В свое время возбудили интерес еще рецензии г. Вл. С.[14] В них действительно попадаются дельные замечания (напр., о подражательности многих стихотворений г. Брюсова в 1-м вып.), но г. Вл. С. увлекся желанием позабавить публику, что повело его к ряду острот сомнительной ценности и к умышленному искажению смысла стихотворений. Говорим «умышленному»: г. Вл. С, конечно, должен легко улавливать самые тонкие намеки поэта, потому что сам писал символические стихотворения, как, напр., «Зачем слова…»[15].
На этом мы и покончим и не будем разбирать других заметок, потому что они (может быть, некоторых мы не знаем) представляют из себя простые перепечатки из других газет и журналов или бездоказательные насмешки и осуждения; ведь не обязаны же мы спорить со всяким, кто станет на большой дороге и начнет произносить бранные слова.

§ **Вопросы к тексту**
1 > Назовите стихотворение, которое в исходном тексте приведено как пример символических стихотворений самого г. Вл. С.
2 > Выведите фрагмент исходного текста, начиная со слов «В свое время» и продолжая до слов «произносить бранные слова.» включительно.
3 > Объясните, почему в исходном тексте искажение смысла стихотворений в рецензиях г. Вл. С. названо умышленным.

§ **Данные**
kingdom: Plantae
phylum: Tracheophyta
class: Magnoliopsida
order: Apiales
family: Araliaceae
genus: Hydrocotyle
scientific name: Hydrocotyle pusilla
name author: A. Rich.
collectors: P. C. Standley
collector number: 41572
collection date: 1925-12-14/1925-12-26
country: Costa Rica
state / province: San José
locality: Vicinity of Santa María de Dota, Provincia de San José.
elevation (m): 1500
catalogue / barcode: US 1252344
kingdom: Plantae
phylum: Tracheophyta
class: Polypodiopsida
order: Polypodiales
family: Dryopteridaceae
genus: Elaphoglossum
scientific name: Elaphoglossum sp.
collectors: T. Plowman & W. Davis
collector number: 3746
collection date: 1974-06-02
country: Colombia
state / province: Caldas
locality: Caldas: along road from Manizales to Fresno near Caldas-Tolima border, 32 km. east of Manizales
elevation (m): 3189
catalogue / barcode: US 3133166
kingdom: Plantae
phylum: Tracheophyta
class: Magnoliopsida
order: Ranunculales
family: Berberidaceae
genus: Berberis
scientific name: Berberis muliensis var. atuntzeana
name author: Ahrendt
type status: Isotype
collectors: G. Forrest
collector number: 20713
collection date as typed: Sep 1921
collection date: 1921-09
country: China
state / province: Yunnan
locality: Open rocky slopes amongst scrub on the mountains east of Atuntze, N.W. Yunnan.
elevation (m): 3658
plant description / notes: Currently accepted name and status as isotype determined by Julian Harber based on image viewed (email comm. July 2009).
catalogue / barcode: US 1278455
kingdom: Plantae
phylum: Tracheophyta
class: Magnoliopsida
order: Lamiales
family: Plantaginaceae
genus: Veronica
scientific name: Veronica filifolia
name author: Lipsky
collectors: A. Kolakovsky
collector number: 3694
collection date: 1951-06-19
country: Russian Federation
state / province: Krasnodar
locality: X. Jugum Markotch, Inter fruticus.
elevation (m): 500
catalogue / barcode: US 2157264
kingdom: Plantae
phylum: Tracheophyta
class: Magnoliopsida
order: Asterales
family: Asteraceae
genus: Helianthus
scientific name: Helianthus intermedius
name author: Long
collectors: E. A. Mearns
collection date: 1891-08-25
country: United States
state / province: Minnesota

§ **Ответы**
1 > «Зачем слова…»

2 >
В свое время возбудили интерес еще рецензии г. Вл. С.[14] В них действительно попадаются дельные замечания (напр., о подражательности многих стихотворений г. Брюсова в 1-м вып.), но г. Вл. С. увлекся желанием позабавить публику, что повело его к ряду острот сомнительной ценности и к умышленному искажению смысла стихотворений. Говорим «умышленному»: г. Вл. С, конечно, должен легко улавливать самые тонкие намеки поэта, потому что сам писал символические стихотворения, как, напр., «Зачем слова…»[15].
На этом мы и покончим и не будем разбирать других заметок, потому что они (может быть, некоторых мы не знаем) представляют из себя простые перепечатки из других газет и журналов или бездоказательные насмешки и осуждения; ведь не обязаны же мы спорить со всяким, кто станет на большой дороге и начнет произносить бранные слова.

3 > Г. Вл. С. сам писал символические стихотворения, например «Зачем слова…». Поэтому он, по мнению автора, должен легко улавливать самые тонкие намеки поэта, и искажение смысла нельзя считать случайным.